El deterioro está a la orden del día. La gradación de los crímenes va del cinabrio a la sangre. Las historias de las víctimas bien pueden alimentar a una legión de escritores de novela policíaca. La norma son las extorsiones, los asesinatos, los asaltos y el robo de vehículos. Donde ocurren estos crímenes vive la mayoría de la población capitalina. Es decir, hablamos de millones de personas en condiciones de potenciales víctimas de estos ilícitos.

En algunos lugares se ha retirado el servicio de reparto de alimentos, medicinas, gas y taxis. Es más, en otros, desde las seis de la tarde es considerado de sumo riesgo atreverse a transitar por sus calles y avenidas. Pero, más allá de este anecdotario de aflicción, están las razones de fondo que alimentan día a día la voluntad de aquellos que trabajan en las sombras del crimen. Así, como quien no quiere la cosa, se habla de entre 300 y 350 millones de quetzales al año, el dinero recolectado por los extorsionistas. Los pandilleros, a su modo, ejercitan la furia tributaria: quien no obedece, paga con su vida.
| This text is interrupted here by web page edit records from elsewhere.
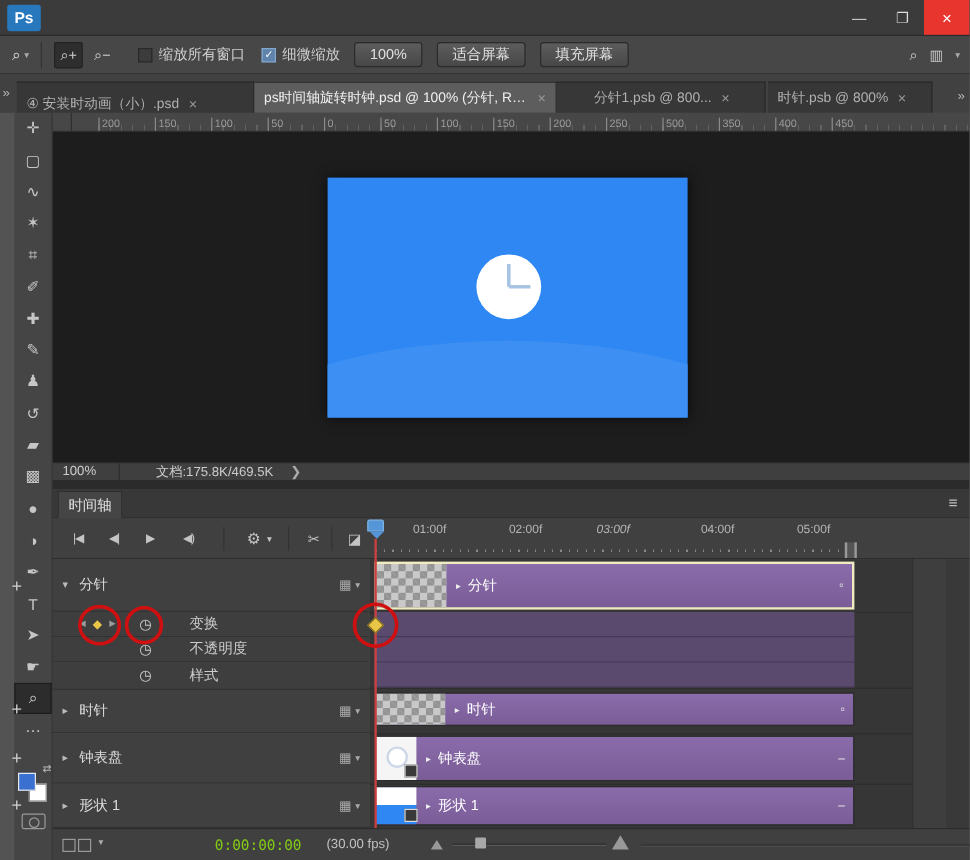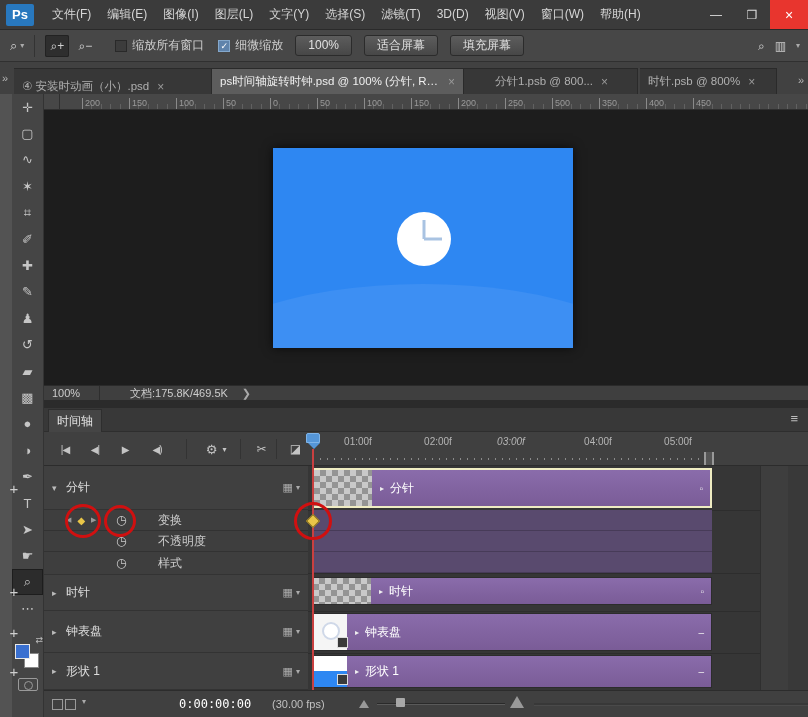--- a/index.html
+++ b/index.html
@@ -139,19 +139,6 @@
 
 <div id="titlebar">
   <div class="ps-logo">Ps</div>
-  <div class="menus">
-      <span>文件(F)</span>
-      <span>编辑(E)</span>
-      <span>图像(I)</span>
-      <span>图层(L)</span>
-      <span>文字(Y)</span>
-      <span>选择(S)</span>
-      <span>滤镜(T)</span>
-      <span>3D(D)</span>
-      <span>视图(V)</span>
-      <span>窗口(W)</span>
-      <span>帮助(H)</span>
-    </div>
   <div class="winbtns">
     <span class="wb">—</span>
     <span class="wb">❐</span>

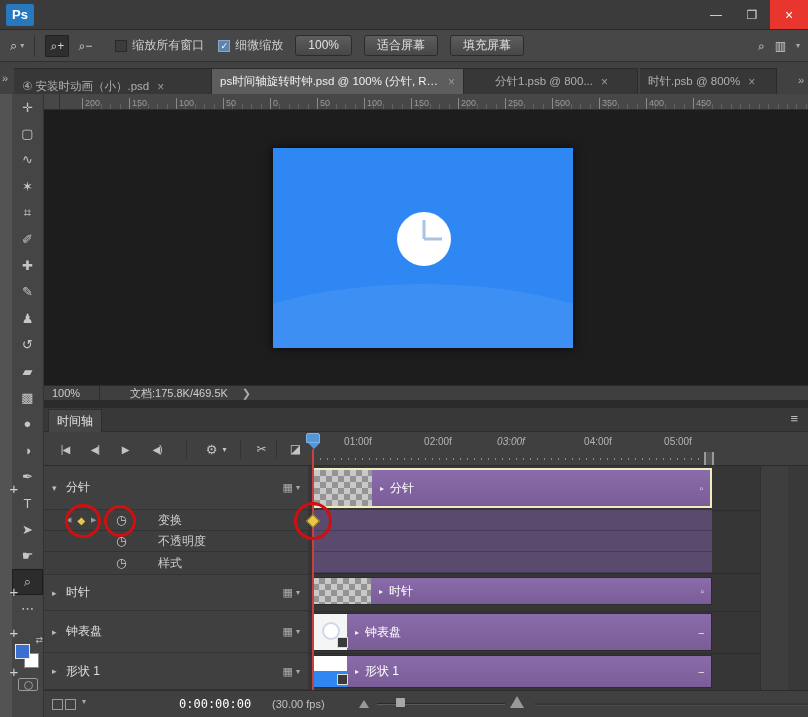--- a/index.html
+++ b/index.html
@@ -126,7 +126,7 @@
   #tl-bottom{position:absolute;left:44px;top:690px;width:764px;height:27px;background:#404040;border-top:1px solid #2c2c2c;}
   .mini-frame{position:absolute;top:8px;width:11px;height:11px;border:1px solid #9a9a9a;}
   .bb-caret{position:absolute;top:6px;font-size:8px;color:#aaaaaa;}
-  .bb-time{position:absolute;left:135px;top:6px;font-family:"DejaVu Sans Mono","Liberation Mono",monospace;font-size:12px;color:#ffffff;}
+  .bb-time{position:absolute;left:135px;top:6px;font-family:"DejaVu Sans Mono","Liberation Mono",monospace;font-size:12px;color:#84cc16;}
   .bb-fps{position:absolute;left:228px;top:7px;font-size:11px;color:#c0c0c0;}
   .mt-small{position:absolute;left:315px;top:9px;width:0;height:0;border-left:5px solid transparent;border-right:5px solid transparent;border-bottom:8px solid #999999;}
   .mt-large{position:absolute;left:466px;top:5px;width:0;height:0;border-left:7px solid transparent;border-right:7px solid transparent;border-bottom:12px solid #999999;}

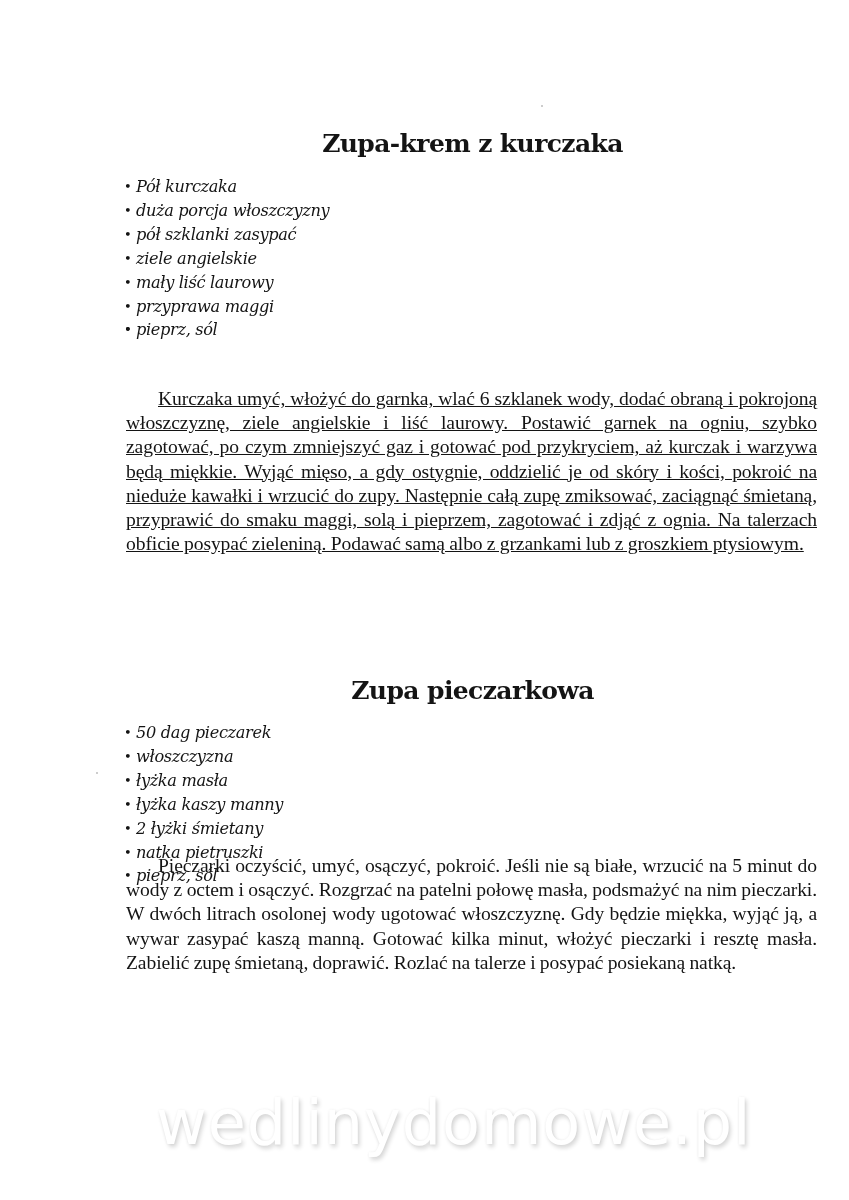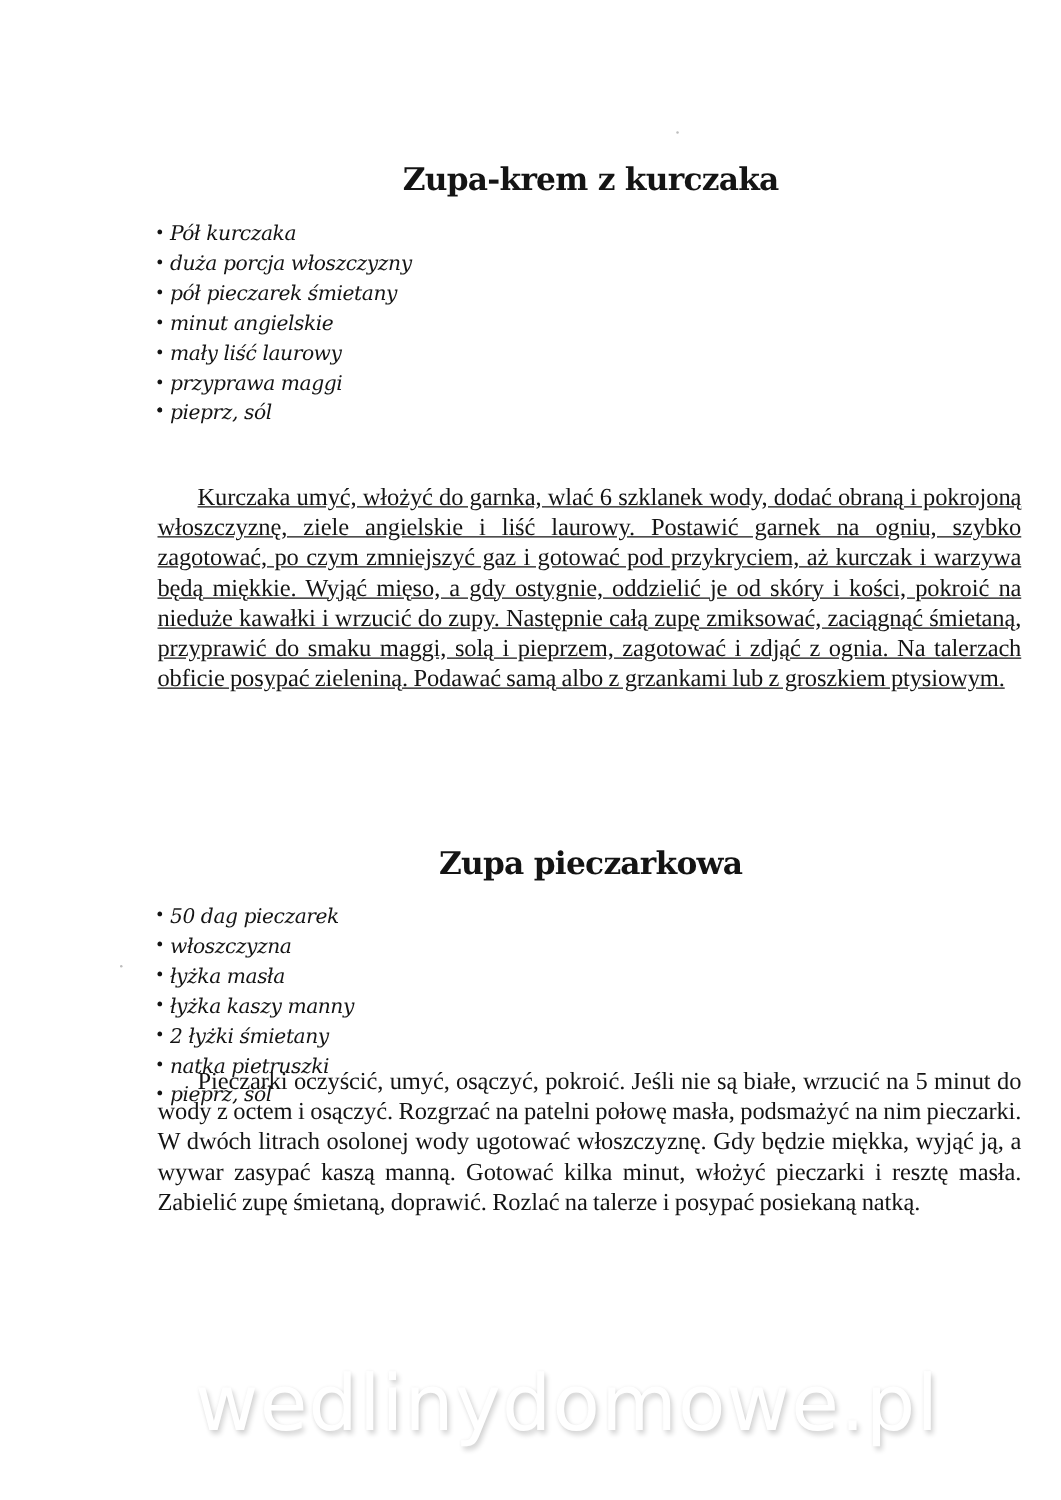--- a/index.html
+++ b/index.html
@@ -109,7 +109,7 @@
   <ul class="ingredients" id="ingredients-1">
     <li><span class="bullet">•</span><span>Pół kurczaka</span></li>
     <li><span class="bullet">•</span><span>duża porcja włoszczyzny</span></li>
-    <li><span class="bullet">•</span><span>pół pieczarek śmietany</span></li>
+    <li><span class="bullet">•</span><span>pół szklanki zasypać</span></li>
     <li><span class="bullet">•</span><span>minut angielskie</span></li>
     <li><span class="bullet">•</span><span>mały liść laurowy</span></li>
     <li><span class="bullet">•</span><span>przyprawa maggi</span></li>

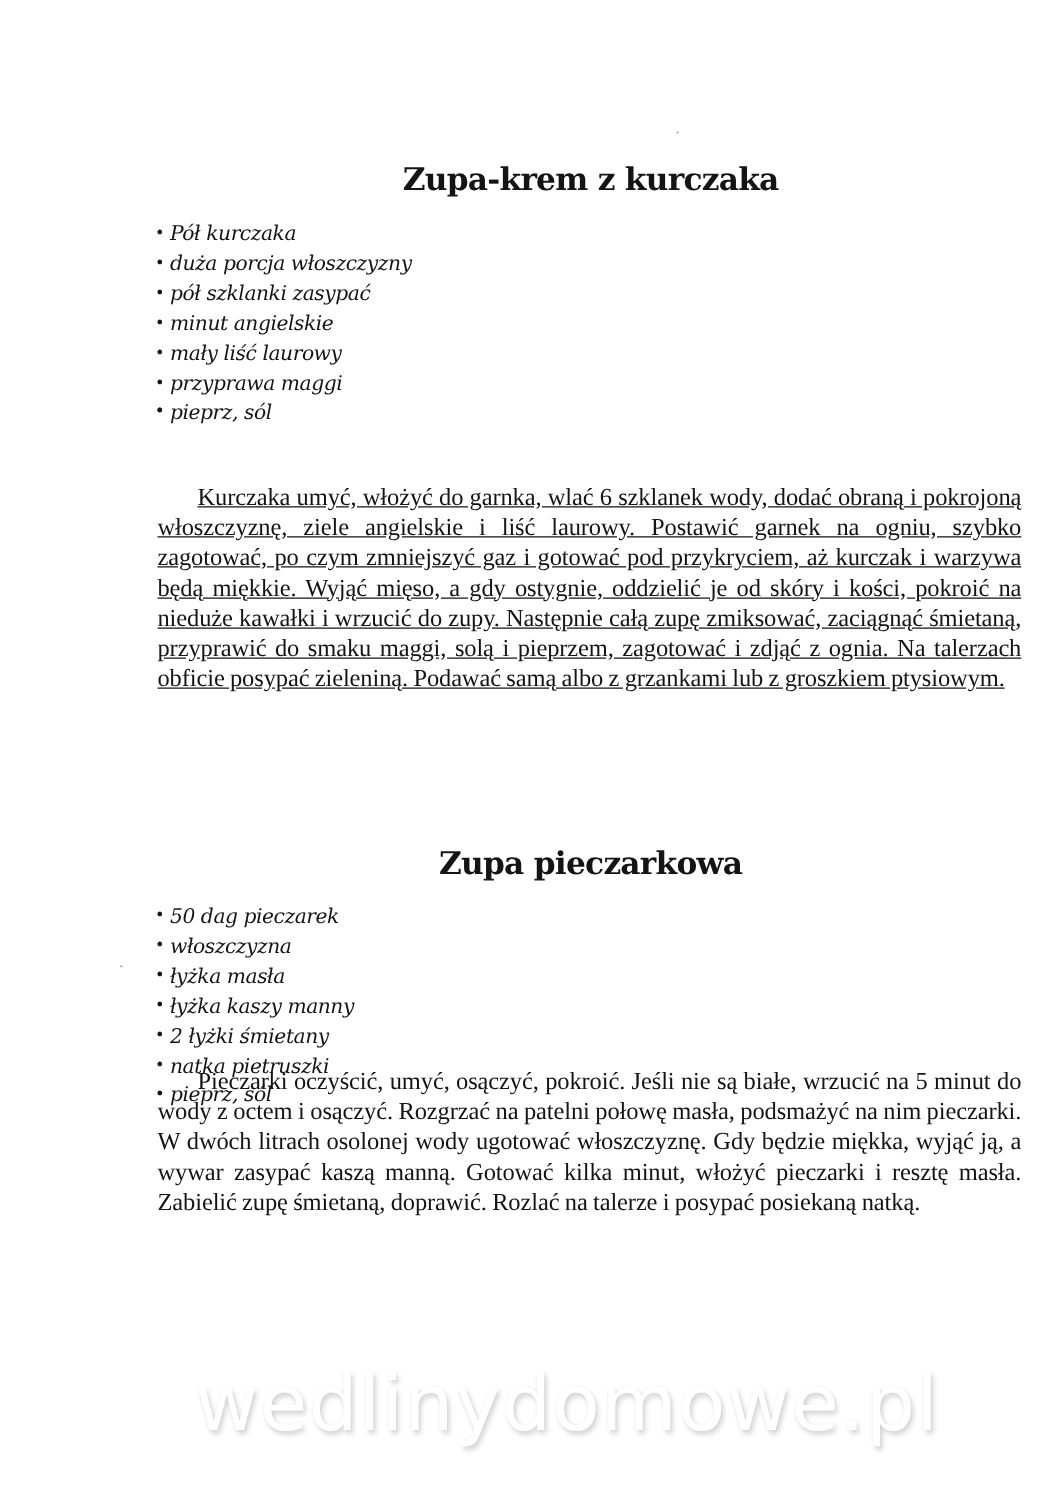--- a/index.html
+++ b/index.html
@@ -110,7 +110,7 @@
     <li><span class="bullet">•</span><span>Pół kurczaka</span></li>
     <li><span class="bullet">•</span><span>duża porcja włoszczyzny</span></li>
     <li><span class="bullet">•</span><span>pół szklanki zasypać</span></li>
-    <li><span class="bullet">•</span><span>minut angielskie</span></li>
+    <li><span class="bullet">•</span><span>ziele angielskie</span></li>
     <li><span class="bullet">•</span><span>mały liść laurowy</span></li>
     <li><span class="bullet">•</span><span>przyprawa maggi</span></li>
     <li><span class="bullet">•</span></li>

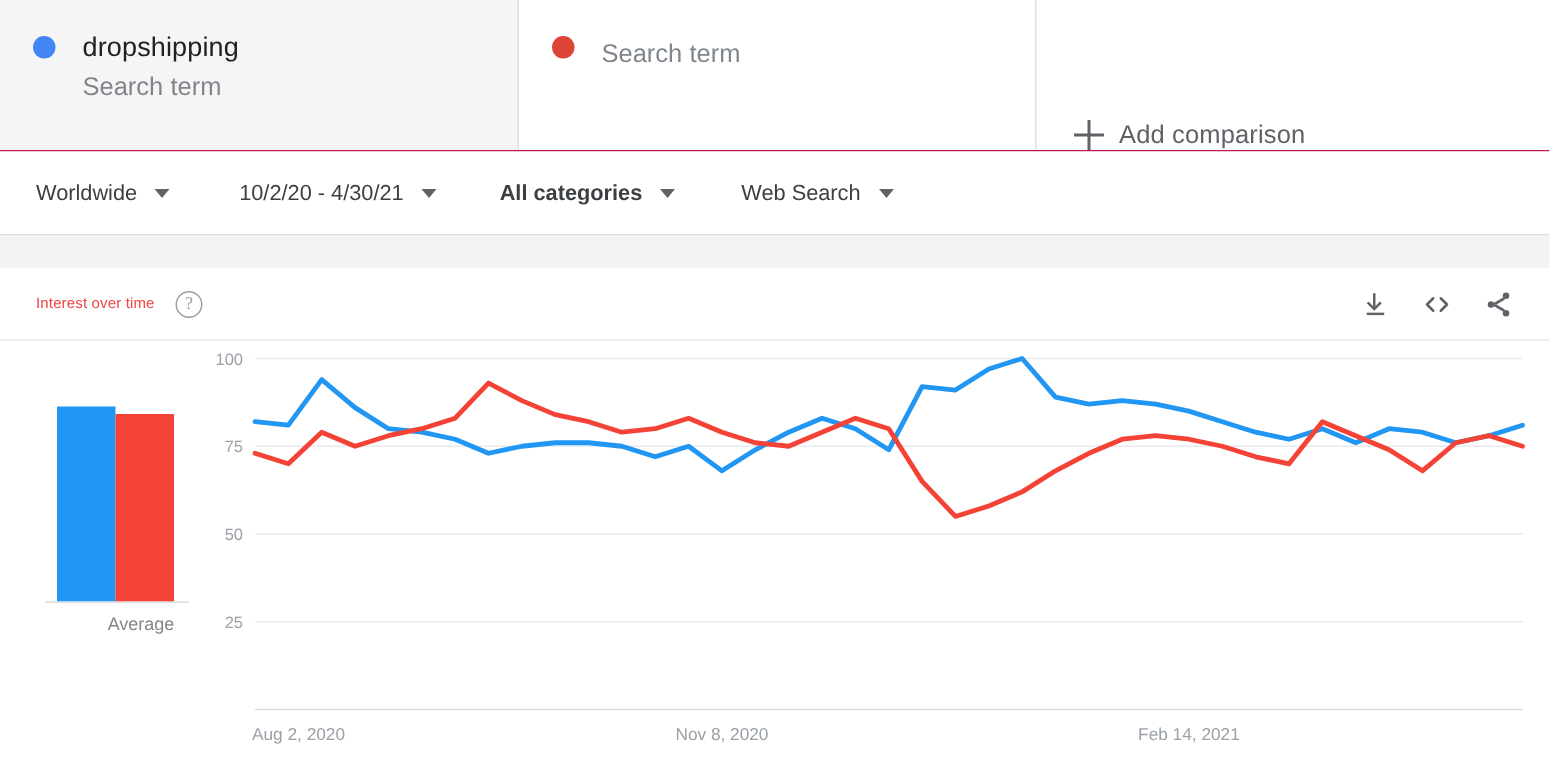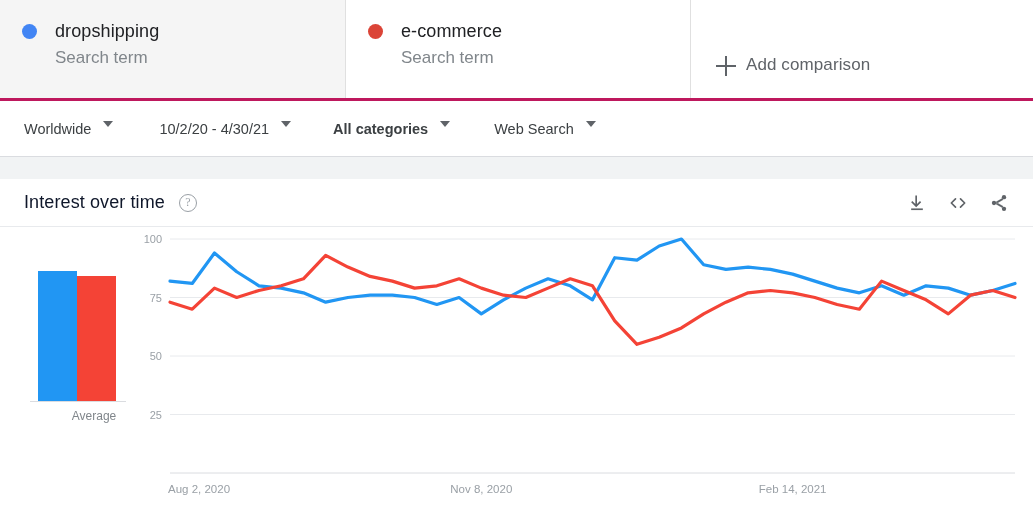--- a/index.html
+++ b/index.html
@@ -14,7 +14,7 @@
   .terms-row {
     display: flex;
     height: 101px;
-    border-bottom: 3px solid #be185d;
+    border-bottom: 1px solid #be185d;
     background: #ffffff;
   }
   .term-card {

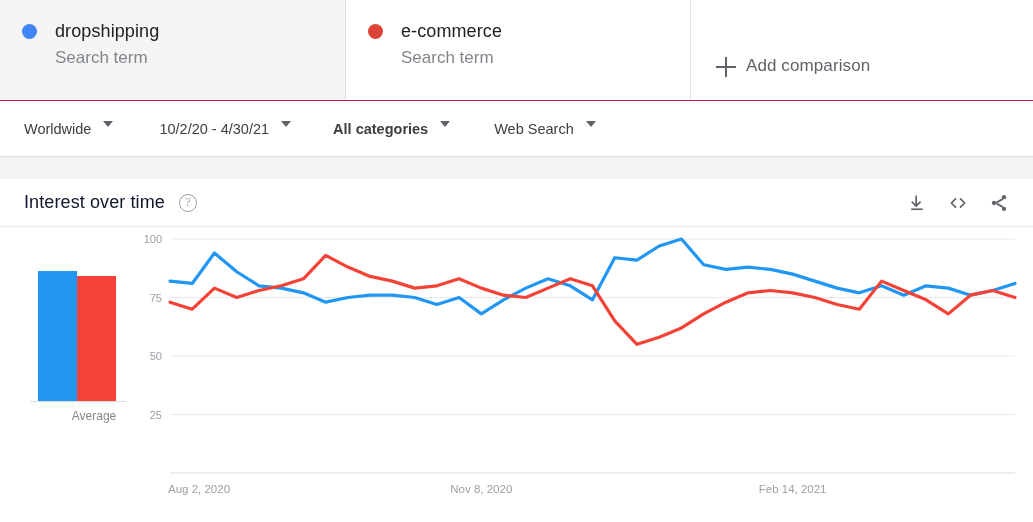--- a/index.html
+++ b/index.html
@@ -197,7 +197,6 @@
   <div class="term-card second">
     <span class="dot" style="background:#db4437"></span>
     <div class="term-texts">
-      <div class="term-name">e-commerce</div>
       <div class="term-kind">Search term</div>
     </div>
   </div>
Como refieren muchos testigos y pobladores, las pandillas se han adueñado de barrios y colonias. En otras palabras, pura metodología del estrago, para convertir la existencia en algo enfermizo y frágil. Para tal efecto, utilizan car wash, taxis y abarroterías.

Como sea, existen sobradas razones para ahondar en la investigación de este universo de violencia y de dolor. El tesón de los capitalinos para convivir en estas populosas y populares zonas merece otro destino. Continuar en ese carrusel es inviable e insano. Lo que piden los guatemaltecos es una oleada de esperanza, vida y ríos de bienaventuranza. La pesadilla de las extorsiones avasalla cualquier pacto de convivencia social, pone en riesgo el futuro mismo y agota el más corajudo empeño por el entusiasmo.